In the High Court, counsel for liquidator Simon Coyle, an accountant from Mazars, continued his case against nine former directors seeking restriction orders under section 150 of the Companies Act.
Mark O’Mahony, counsel for Mr Coyle, said the Pierse board’s decision not to wind up the company sooner “goes beyond commercial misjudgment” and was instead “wilful self delusion on the part of the respondents”.
Mr O’Mahony said the liquidator accepted that the directors of Pierse had acted honestly and not in a “cold, calculated or cynical” way. He agreed that the directors had invested €16 million of their own funds in the company to keep it going but he said: “It was throwing good money after bad.”

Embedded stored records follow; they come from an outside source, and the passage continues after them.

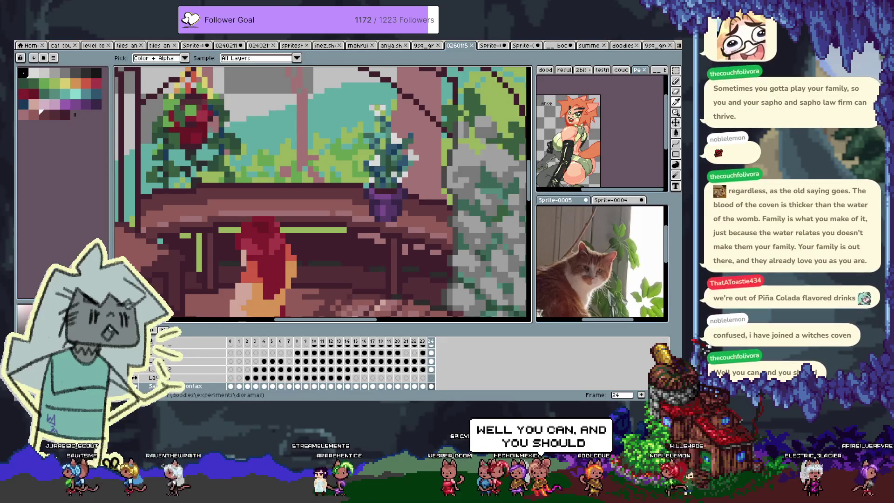
key(h)
drag(352, 256, 311, 264)
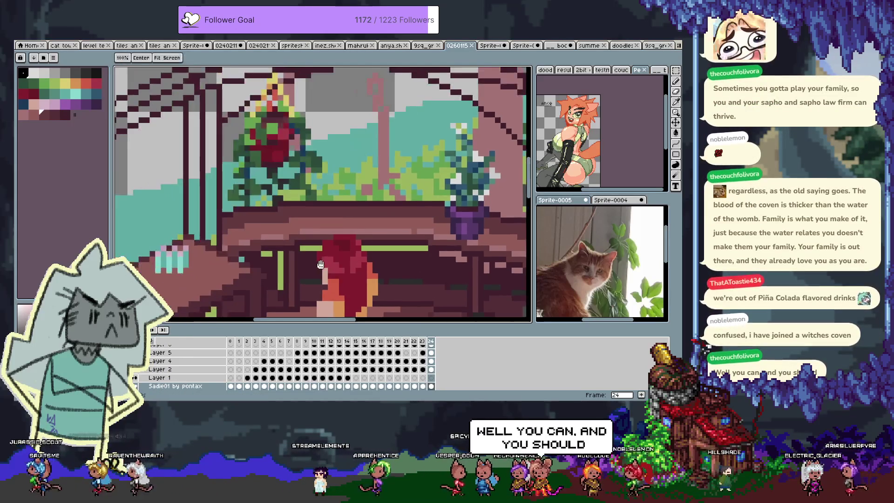
drag(268, 219, 263, 238)
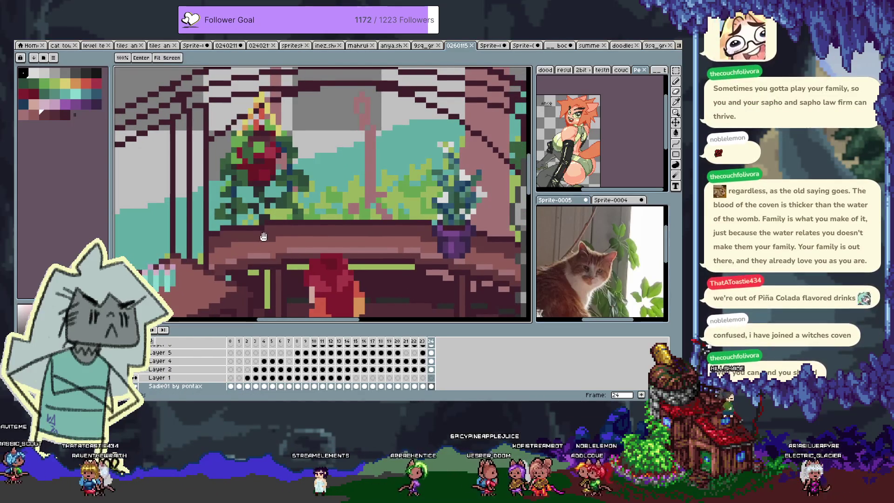
key(Up)
key(Up)
key(Up)
key(b)
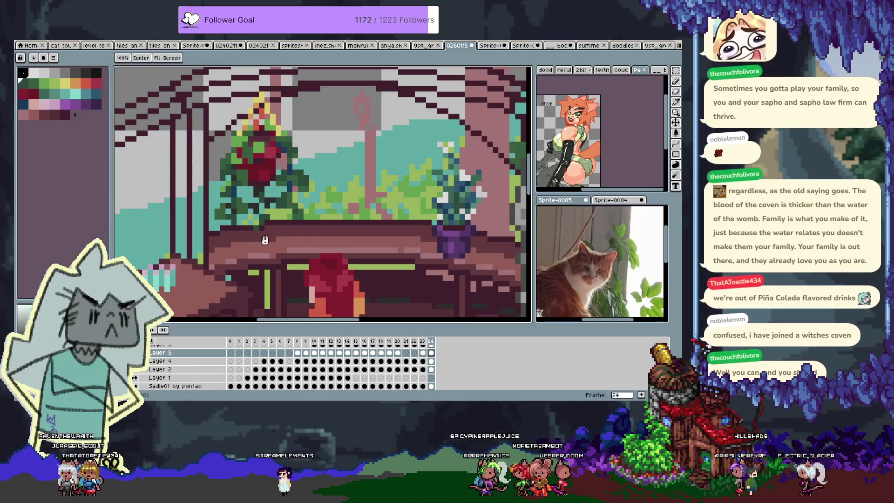
alt+click(237, 233)
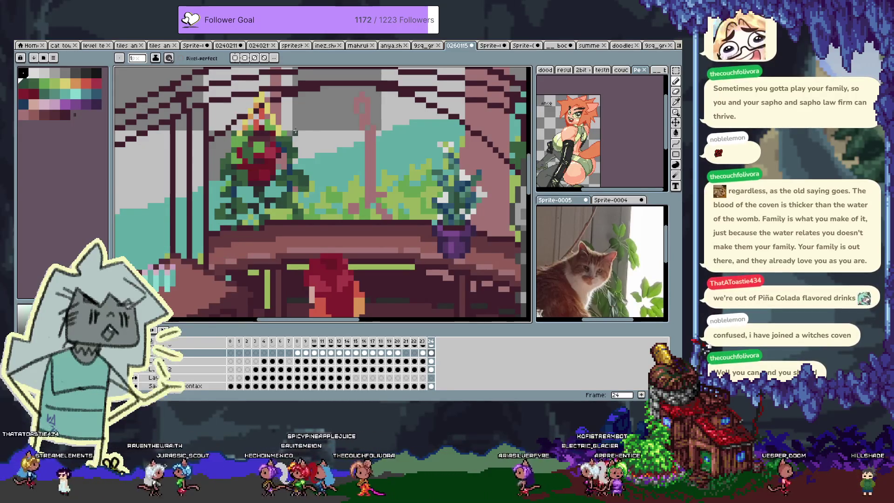
drag(271, 150, 252, 178)
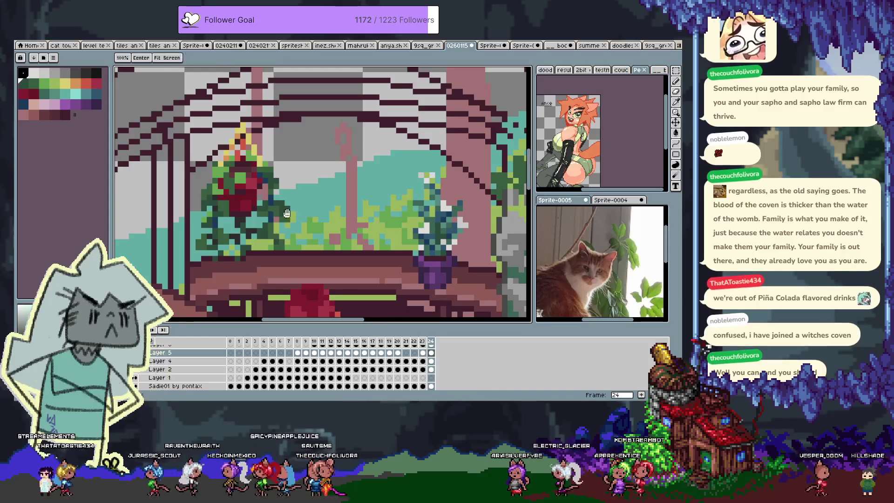
scroll(279, 219, right, 3)
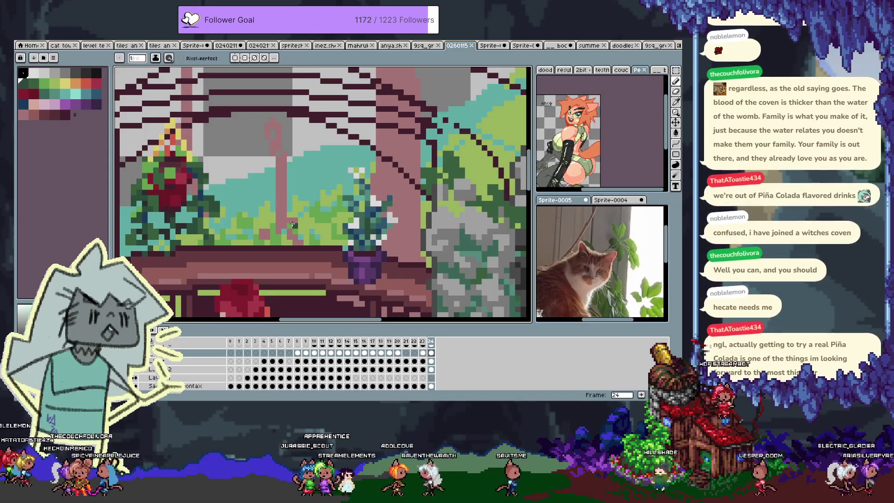
mouse_move(351, 293)
mouse_down()
mouse_move(403, 189)
mouse_move(377, 248)
mouse_up()
Step: Loosely lasso the purple plant pot, then drop the selection
key(q)
mouse_move(391, 99)
mouse_down()
mouse_move(338, 247)
mouse_move(434, 126)
mouse_move(419, 116)
mouse_up()
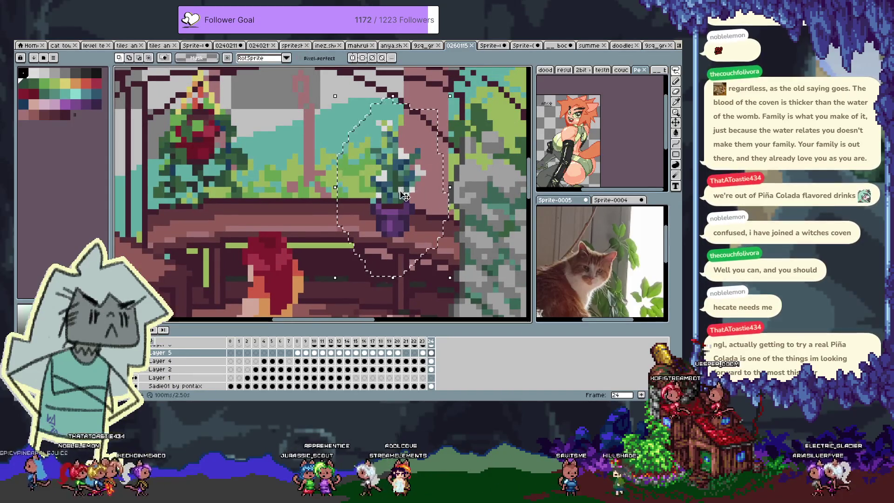
key(ctrl+d)
Step: Pan toward the table and save the greenhouse diorama file with Ctrl+S
key(h)
drag(312, 248, 354, 259)
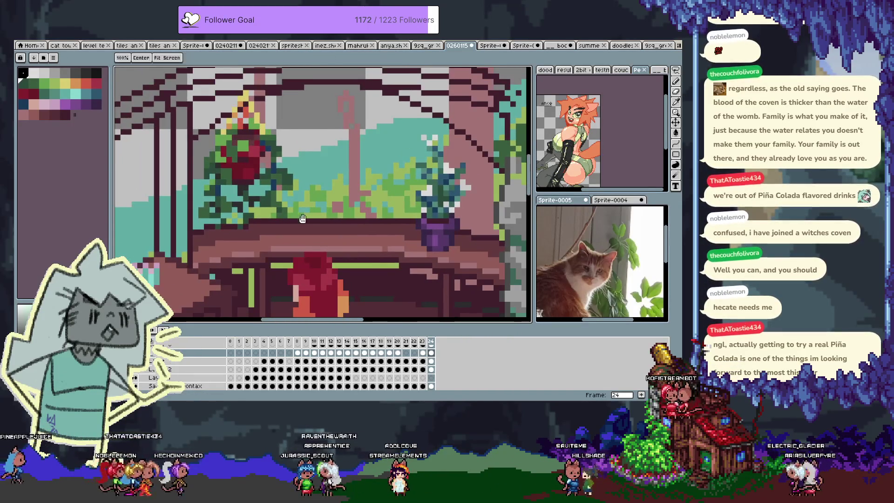
scroll(389, 151, up, 1)
scroll(389, 151, up, 1)
key(ctrl+s)
scroll(353, 204, down, 1)
scroll(321, 207, up, 1)
mouse_move(259, 196)
mouse_down()
mouse_move(245, 184)
mouse_move(259, 186)
mouse_move(240, 200)
mouse_up()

Mr O’Mahony outlined reasons why the liquidator believed the directors of Pierse should have known sooner it was being “too optimistic” about its future, before the company went bust, leaving a deficit of €212 million.
He also said, even if a €10 million payment from developer Gerry Gannon had been paid to the company, this would not have been enough to secure its future.
Pierse, he maintained, would not have incurred losses of €26.5 million if it had stopped trading in April 2009 instead of continuing to trade for more than a year longer.
“From the end of 2008, the writing was on the wall,” Mr O’Mahony claimed. “This company was insolvent for a long-time before it went into liquidation.”
Stephen Hanaphy, counsel for Pierse's former chief executive Charles Norbert 'Nobbie' O'Reilly, rejected this claim. He accused the liquidator of "cherry-picking" documents to present a "very selective" view of the facts that was "fundamentally flawed". He said the liquidator's analysis was done "with the benefit of hindsight" and the "benchmark" that Pierse's directors had acted with "extreme imprudence" was not reached. He said the directors had acted responsibly and relied in their decision-making on external and internal advice.
Fought hard
He said that Pierse’s accounts may have had a note of an “emphasis of matter” in them because of the “general uncertainty” during the financial crisis but they were not qualified. He said the company believed it could trade its way through the crisis, and had fought hard to win new business, and directors had paid out their own money to do so.
Brian Conroy, counsel for company chairman Ged Pierse, said his client had invested €8 million in the company, and was the second biggest creditor when it collapsed.
Mr Pierse, he noted, had also entered into a personal guarantee of €1 million in order to secure a project for the company in 2009 and had in the past seen Pierse trade through other downturns.
He said it was “pure exercise in hindsight” for the liquidator to claim an “informed section of the community” knew Ireland’s property bubble had burst in late 2008. He said this was not a view he believed that the Irish State held at the time, as if it had it would not have guaranteed its banks.
James Doherty, acting for non-executive director Kieran Duggan, also rejected Mr Coyle's claims. His response will continue today.